• [REQUIREMENT]: Reproduce the paper summary on knowledge-augmented masked image generation word for word, from its title through its final sentence.

Improved Masked Image Generation with Knowledge-Augmented Token Representations¶

Conference: AAAI 2026 arXiv: 2511.12032 Code: https://github.com/GuotaoLiang/KA-MIG Area: Image Generation Keywords: Masked image generation, knowledge graph, discrete tokens, prior knowledge augmentation, graph convolutional network

TL;DR¶

This paper proposes KA-MIG, a framework that mines three types of token-level semantic prior knowledge graphs from training data (co-occurrence graph, semantic similarity graph, and position-token incompatibility graph), learns augmented token representations via a graph-aware encoder, and injects them into existing MIG models through a lightweight addition-subtraction fusion mechanism, consistently improving generation quality across multiple backbone networks.

Background & Motivation¶

Masked image generation (MIG), exemplified by MaskGIT, achieves a favorable balance between sampling speed and quality through parallel decoding. The pipeline encodes images into discrete token sequences via VQ-VAE → trains a transformer to predict masked tokens → iteratively samples to generate complete token sequences.

However, MIG still lags behind diffusion models. Existing improvements have focused primarily on decoding/sampling strategies (e.g., Token-Critic, DPC, Self-Guidance, Halton sampling), with almost no attention paid to enhancing the model's internal representational capacity.

The root problem identified by the authors: existing MIG methods rely entirely on the transformer itself to learn semantic dependencies among tokens, which is challenging because:

Individual tokens lack explicit semantic meaning: VQ-VAE codebook entries are merely vectors in latent space that are not directly interpretable.

• [DATA EXTRACT]:
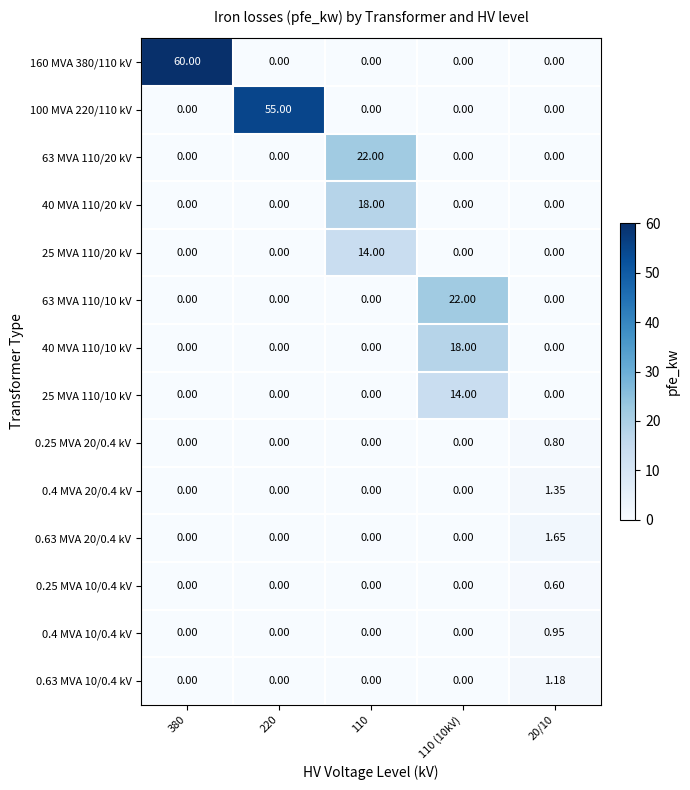

Which series has the widest spread of values?

160 MVA 380/110 kV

• [ANSWER SECTION]:
Improved Masked Image Generation with Knowledge-Augmented Token Representations¶

Conference: AAAI 2026 arXiv: 2511.12032 Code: https://github.com/GuotaoLiang/KA-MIG Area: Image Generation Keywords: Masked image generation, knowledge graph, discrete tokens, prior knowledge augmentation, graph convolutional network

TL;DR¶

This paper proposes KA-MIG, a framework that mines three types of token-level semantic prior knowledge graphs from training data (co-occurrence graph, semantic similarity graph, and position-token incompatibility graph), learns augmented token representations via a graph-aware encoder, and injects them into existing MIG models through a lightweight addition-subtraction fusion mechanism, consistently improving generation quality across multiple backbone networks.

Background & Motivation¶

Masked image generation (MIG), exemplified by MaskGIT, achieves a favorable balance between sampling speed and quality through parallel decoding. The pipeline encodes images into discrete token sequences via VQ-VAE → trains a transformer to predict masked tokens → iteratively samples to generate complete token sequences.

However, MIG still lags behind diffusion models. Existing improvements have focused primarily on decoding/sampling strategies (e.g., Token-Critic, DPC, Self-Guidance, Halton sampling), with almost no attention paid to enhancing the model's internal representational capacity.

The root problem identified by the authors: existing MIG methods rely entirely on the transformer itself to learn semantic dependencies among tokens, which is challenging because:

Individual tokens lack explicit semantic meaning: VQ-VAE codebook entries are merely vectors in latent space that are not directly interpretable.